OPINION: The Unexpected War of the French Lefts
Just as the beauty of Cleopatra’s famous nose supposedly indirectly resulted in the war between her lover, Marcus Aurelius, and Augustus, the allegations against Harvey Weinstein for sexual assault have unexpectedly contributed to another vicious war within the French left—a war fought by influential newspapers, intellectuals, and politicians. Yet the war was not about sexual harassment but on the issue of integration and radical Islam. Left-wing politicians were preparing to fight on economics, the left’s favorite battleground; now they are forced to fight the tense battle of identity. In February 2016, an eternity ago in the current political chaos that has become French politics, Manuel Valls, then prime minister to Socialist President François Hollande, famously declared, “there are two irreconcilable lefts.” At the time, this declaration was broadly understood as the formalization of the divorce between a market-friendly left led by Valls and supported by his young economy minister, Emmanuel Macron, and the traditional Marxist left.
Three years later, this war has begun again. Many of the actors are the same, but the battle lines are different. The first symbolic bullet was fired by Henda Ayari, a former Salafi woman, who accused Tariq Ramadan of rape on October 20 following the Harvey Weinstein scandal. Allegation against Ramadan for rape followed up.
Ramadan is the closest thing to a televangelist for the increasing European Muslim Youth. As an extraordinarily charismatic and handsome man, a feared debater, and a grandson of the founder of the Muslim Brotherhood, he has built a reputation as a defender of a conservative brand of Islam over the years, through debates with many European politicians, including former-President of France Nicolas Sarkozy. Ramadan also rose up the ladders of academia to become a professor of Islamic Studies at the University of Oxford.
A few days later Charlie Hebdo, the satirical newspaper tragically attacked by jihadists in 2015, made its cover the Ramadan scandal, with a cartoon of a grotesquely erect (aroused) Ramadan claiming he was the “sixth pillar of Islam.” In the hours that followed, Charlie Hebdo received hundreds of death threats for its controversial front page.
The following week, Charlie Hebdo published another scathing front page, accusing Mediapart, an online left-wing newspaper, and its publication director, Edwy Plenel, of covering for Ramadan’s ideology in past years. Plenel responded that Charlie Hebdo belonged to a “larger campaign” that “refers back to its obsession: the war on Muslims.” Charlie Hebdo immediately lashed back and argued that, by arguing Charlie Hebdo was part of a war against Muslims, Plenel had condemned them to death a second time.
At the same time, the left-wing Unsubmissive France party of Jean-Luc Mélenchon seemed incapable of deciding where to stand. On the one hand, Mélenchon and his political allies come from a tradition very critical of religions. The religious question, and all issues relating to immigration and discrimination, always came second to class struggle and economic redistribution. Yet, at the same time Mélenchon in his 2017 presidential run benefited from excellent results in France’s multicultural suburbs, which have strong Muslim populations.

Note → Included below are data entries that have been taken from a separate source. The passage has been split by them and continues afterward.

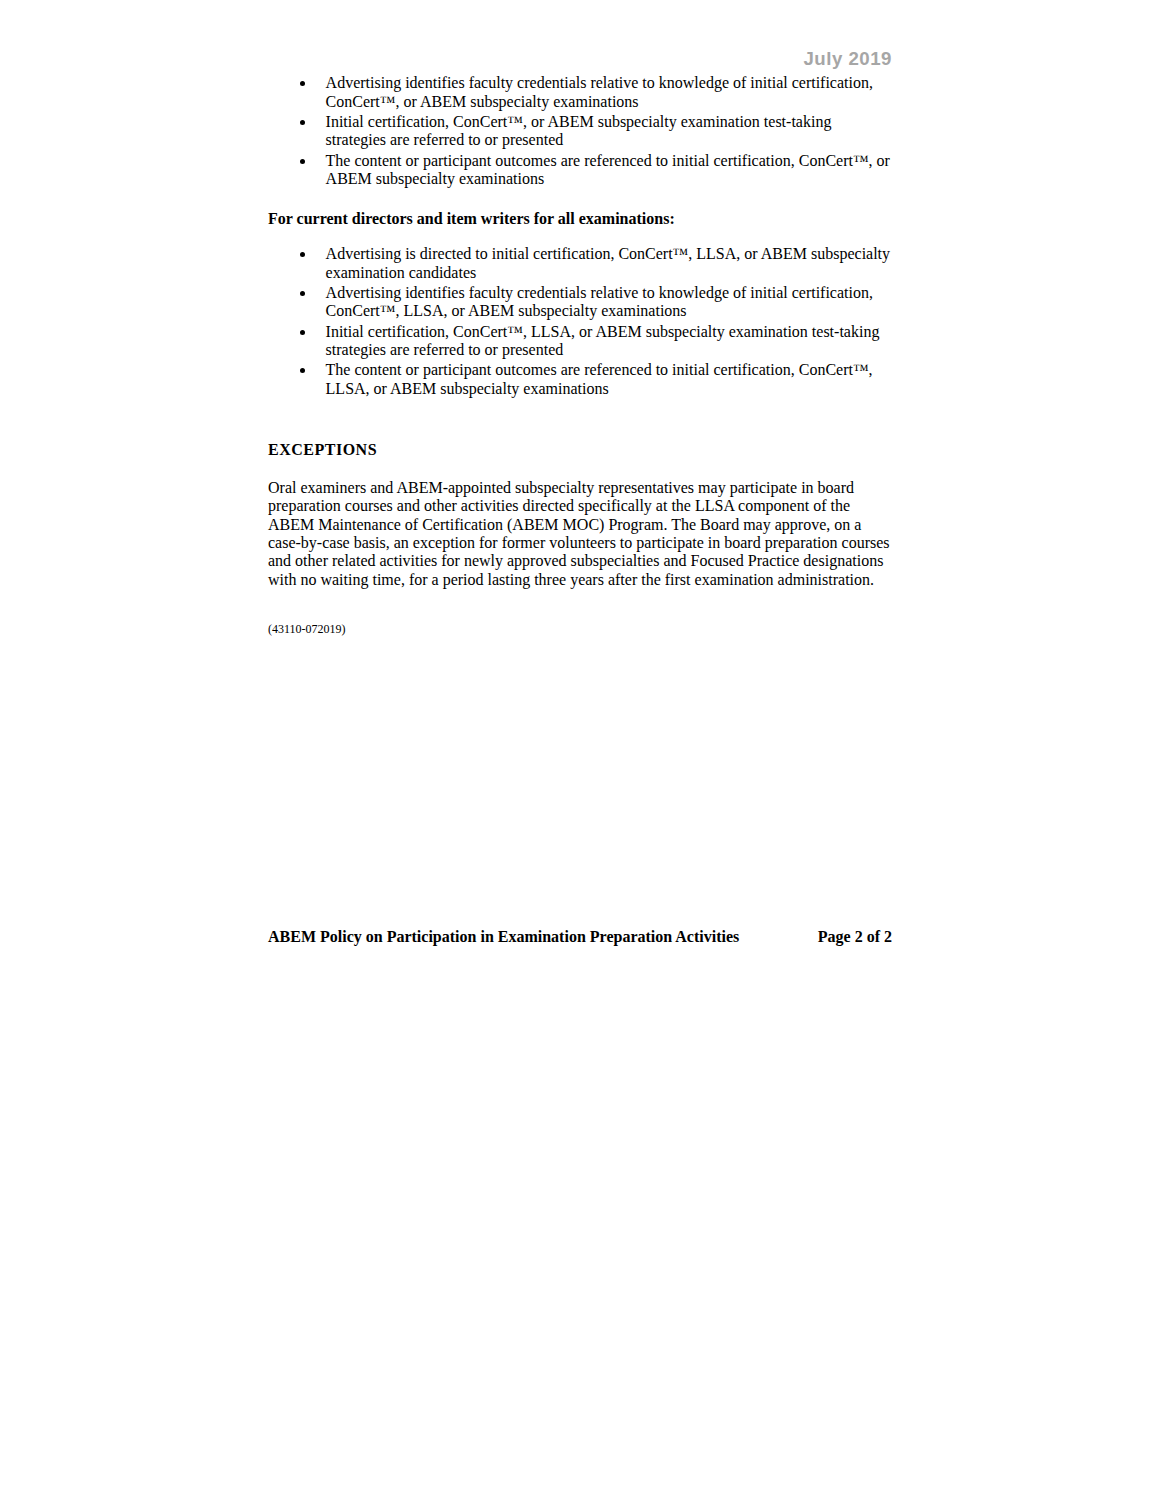July 2019
Advertising identifies faculty credentials relative to knowledge of initial certification, ConCert™, or ABEM subspecialty examinations
Initial certification, ConCert™, or ABEM subspecialty examination test-taking strategies are referred to or presented
The content or participant outcomes are referenced to initial certification, ConCert™, or ABEM subspecialty examinations
For current directors and item writers for all examinations:
Advertising is directed to initial certification, ConCert™, LLSA, or ABEM subspecialty examination candidates
Advertising identifies faculty credentials relative to knowledge of initial certification, ConCert™, LLSA, or ABEM subspecialty examinations
Initial certification, ConCert™, LLSA, or ABEM subspecialty examination test-taking strategies are referred to or presented
The content or participant outcomes are referenced to initial certification, ConCert™, LLSA, or ABEM subspecialty examinations
EXCEPTIONS
Oral examiners and ABEM-appointed subspecialty representatives may participate in board preparation courses and other activities directed specifically at the LLSA component of the ABEM Maintenance of Certification (ABEM MOC) Program. The Board may approve, on a case-by-case basis, an exception for former volunteers to participate in board preparation courses and other related activities for newly approved subspecialties and Focused Practice designations with no waiting time, for a period lasting three years after the first examination administration.
(43110-072019)
ABEM Policy on Participation in Examination Preparation Activities Page 2 of 2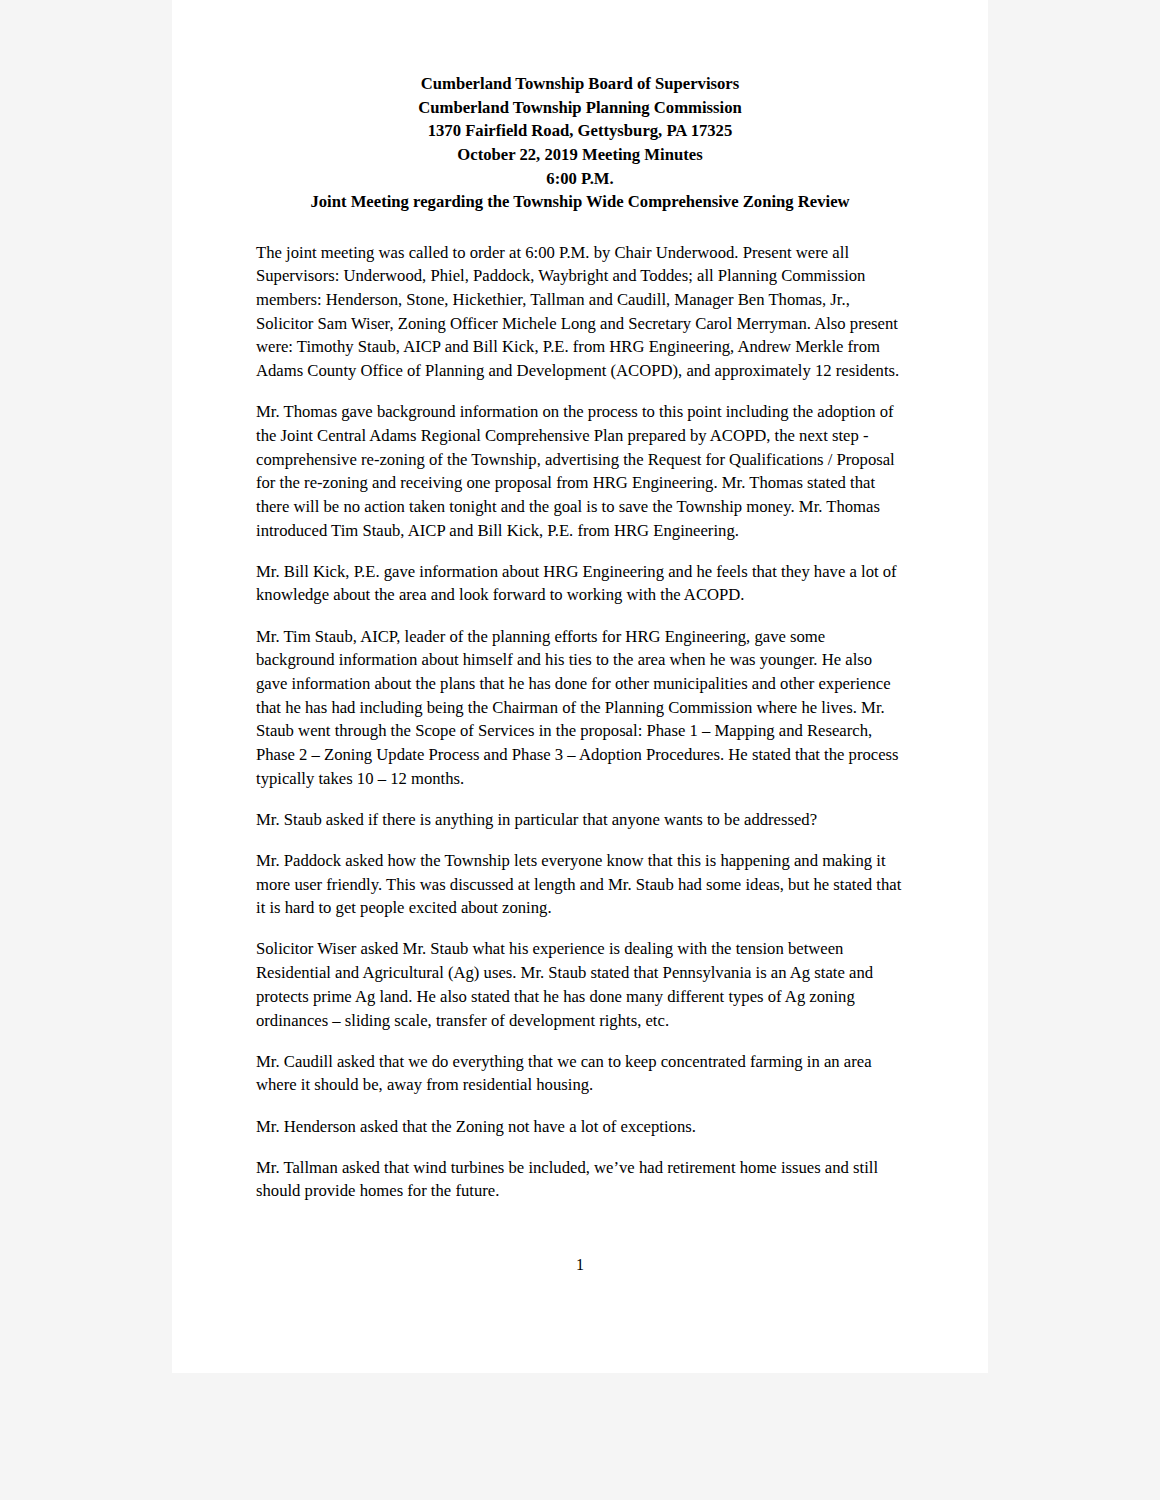Cumberland Township Board of Supervisors Cumberland Township Planning Commission 1370 Fairfield Road, Gettysburg, PA 17325 October 22, 2019 Meeting Minutes 6:00 P.M. Joint Meeting regarding the Township Wide Comprehensive Zoning Review
The joint meeting was called to order at 6:00 P.M. by Chair Underwood. Present were all Supervisors: Underwood, Phiel, Paddock, Waybright and Toddes; all Planning Commission members: Henderson, Stone, Hickethier, Tallman and Caudill, Manager Ben Thomas, Jr., Solicitor Sam Wiser, Zoning Officer Michele Long and Secretary Carol Merryman. Also present were: Timothy Staub, AICP and Bill Kick, P.E. from HRG Engineering, Andrew Merkle from Adams County Office of Planning and Development (ACOPD), and approximately 12 residents.
Mr. Thomas gave background information on the process to this point including the adoption of the Joint Central Adams Regional Comprehensive Plan prepared by ACOPD, the next step - comprehensive re-zoning of the Township, advertising the Request for Qualifications / Proposal for the re-zoning and receiving one proposal from HRG Engineering. Mr. Thomas stated that there will be no action taken tonight and the goal is to save the Township money. Mr. Thomas introduced Tim Staub, AICP and Bill Kick, P.E. from HRG Engineering.
Mr. Bill Kick, P.E. gave information about HRG Engineering and he feels that they have a lot of knowledge about the area and look forward to working with the ACOPD.
Mr. Tim Staub, AICP, leader of the planning efforts for HRG Engineering, gave some background information about himself and his ties to the area when he was younger. He also gave information about the plans that he has done for other municipalities and other experience that he has had including being the Chairman of the Planning Commission where he lives. Mr. Staub went through the Scope of Services in the proposal: Phase 1 – Mapping and Research, Phase 2 – Zoning Update Process and Phase 3 – Adoption Procedures. He stated that the process typically takes 10 – 12 months.
Mr. Staub asked if there is anything in particular that anyone wants to be addressed?
Mr. Paddock asked how the Township lets everyone know that this is happening and making it more user friendly. This was discussed at length and Mr. Staub had some ideas, but he stated that it is hard to get people excited about zoning.
Solicitor Wiser asked Mr. Staub what his experience is dealing with the tension between Residential and Agricultural (Ag) uses. Mr. Staub stated that Pennsylvania is an Ag state and protects prime Ag land. He also stated that he has done many different types of Ag zoning ordinances – sliding scale, transfer of development rights, etc.
Mr. Caudill asked that we do everything that we can to keep concentrated farming in an area where it should be, away from residential housing.
Mr. Henderson asked that the Zoning not have a lot of exceptions.
Mr. Tallman asked that wind turbines be included, we’ve had retirement home issues and still should provide homes for the future.
1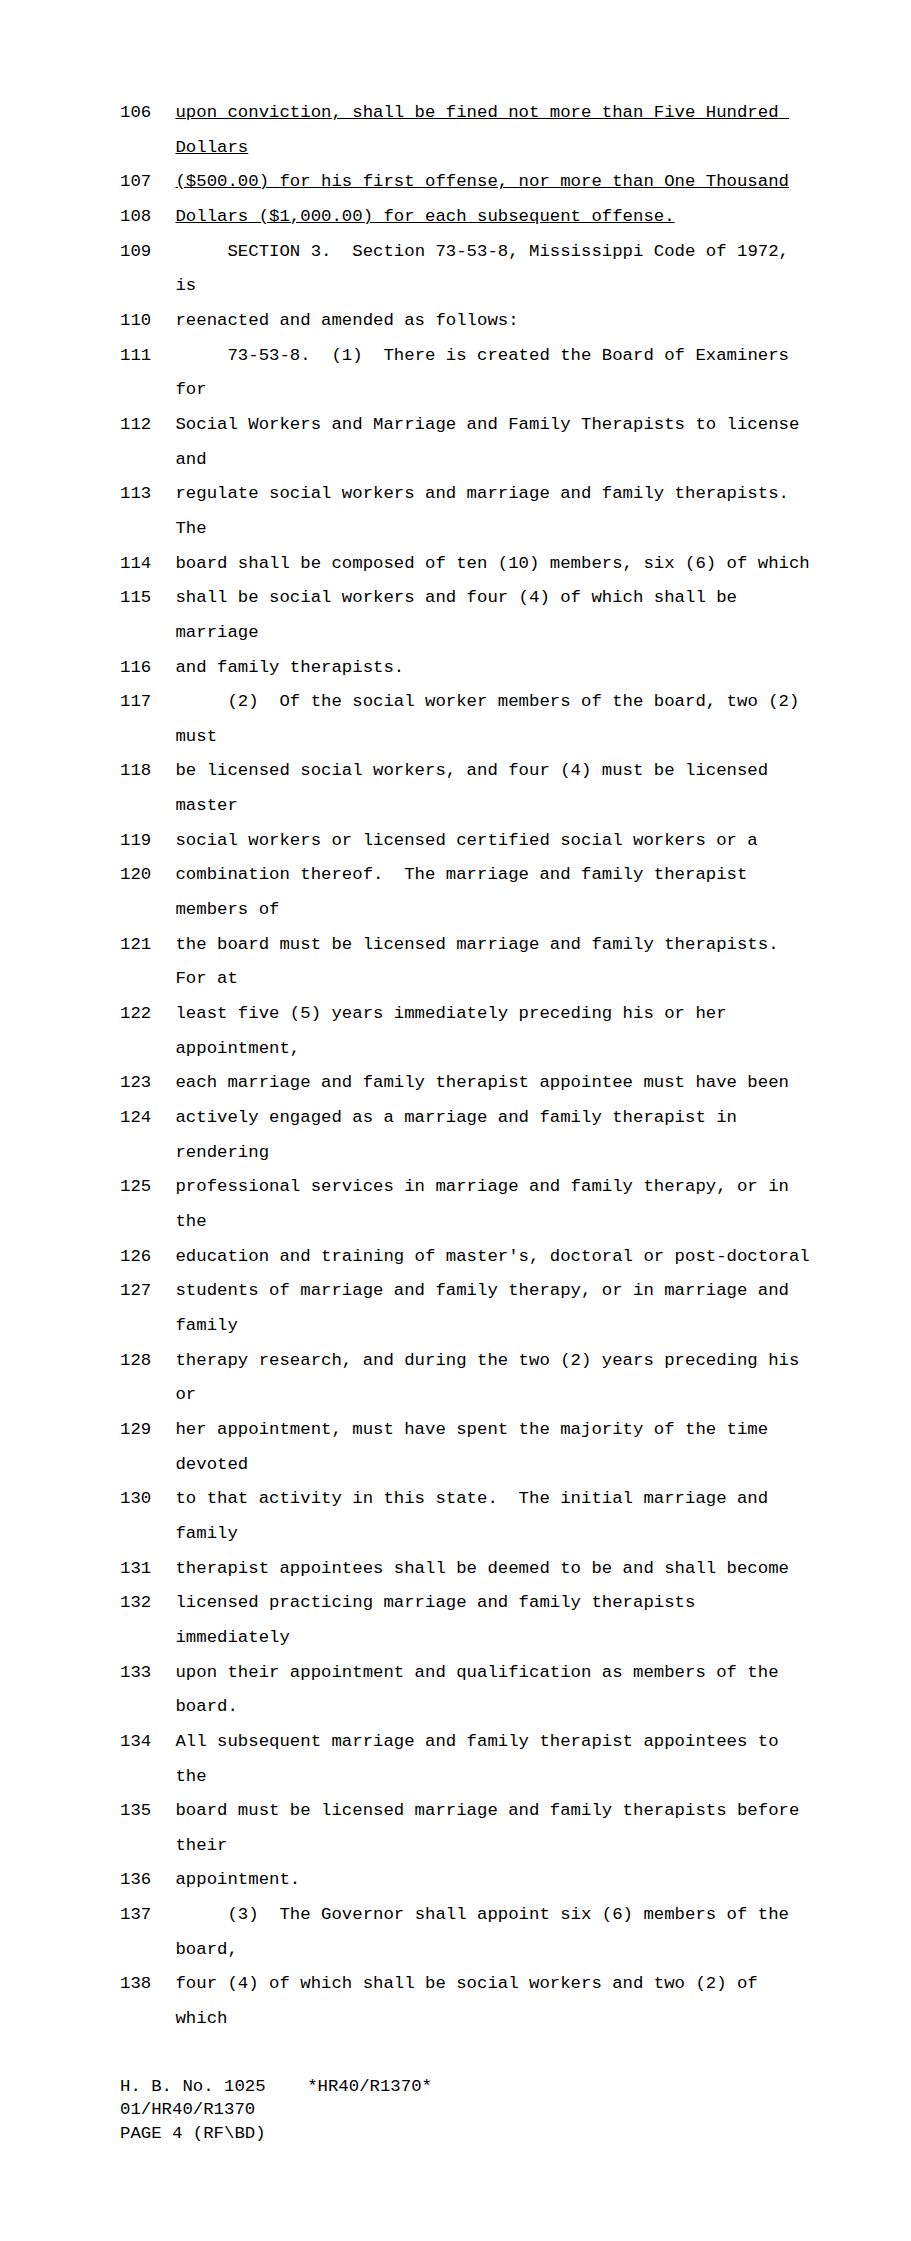106 upon conviction, shall be fined not more than Five Hundred Dollars
107($500.00) for his first offense, nor more than One Thousand
108 Dollars ($1,000.00) for each subsequent offense.
109 SECTION 3. Section 73-53-8, Mississippi Code of 1972, is
110 reenacted and amended as follows:
111 73-53-8. (1) There is created the Board of Examiners for
112 Social Workers and Marriage and Family Therapists to license and
113 regulate social workers and marriage and family therapists. The
114 board shall be composed of ten (10) members, six (6) of which
115 shall be social workers and four (4) of which shall be marriage
116 and family therapists.
117 (2) Of the social worker members of the board, two (2) must
118 be licensed social workers, and four (4) must be licensed master
119 social workers or licensed certified social workers or a
120 combination thereof. The marriage and family therapist members of
121 the board must be licensed marriage and family therapists. For at
122 least five (5) years immediately preceding his or her appointment,
123 each marriage and family therapist appointee must have been
124 actively engaged as a marriage and family therapist in rendering
125 professional services in marriage and family therapy, or in the
126 education and training of master's, doctoral or post-doctoral
127 students of marriage and family therapy, or in marriage and family
128 therapy research, and during the two (2) years preceding his or
129 her appointment, must have spent the majority of the time devoted
130 to that activity in this state. The initial marriage and family
131 therapist appointees shall be deemed to be and shall become
132 licensed practicing marriage and family therapists immediately
133 upon their appointment and qualification as members of the board.
134 All subsequent marriage and family therapist appointees to the
135 board must be licensed marriage and family therapists before their
136 appointment.
137 (3) The Governor shall appoint six (6) members of the board,
138 four (4) of which shall be social workers and two (2) of which
H. B. No. 1025 *HR40/R1370*
01/HR40/R1370
PAGE 4 (RF\BD)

For months, Mélenchon thought the battle would be fought on economics. As centrist President Emmanuel Macron implemented market-friendly reforms, Mélenchon struggled to mobilize his supporters in the streets. He now has to discipline one of his MP’s for openly supporting “decolonial camps” reserved for people of color to “decolonialize” their minds.
In this vicious war between leftist parties, one man managed to dodge all bullets: Macron. Macron comes from the world of economics and saw reforming the economy as his priority. Macron the candidate ran a campaign valuing openness with at times Trudeau-esque declarations, while Macron the president has blurred his “globalist image” with some conservative symbolism. Yet this tense war will certainly erupt up again. The motive will be immigration reform, the burkini, or even an issue of lesser importance. The right is trying to deal with this issue; the left is learning to. And, French citizens will urge the president to take a stand.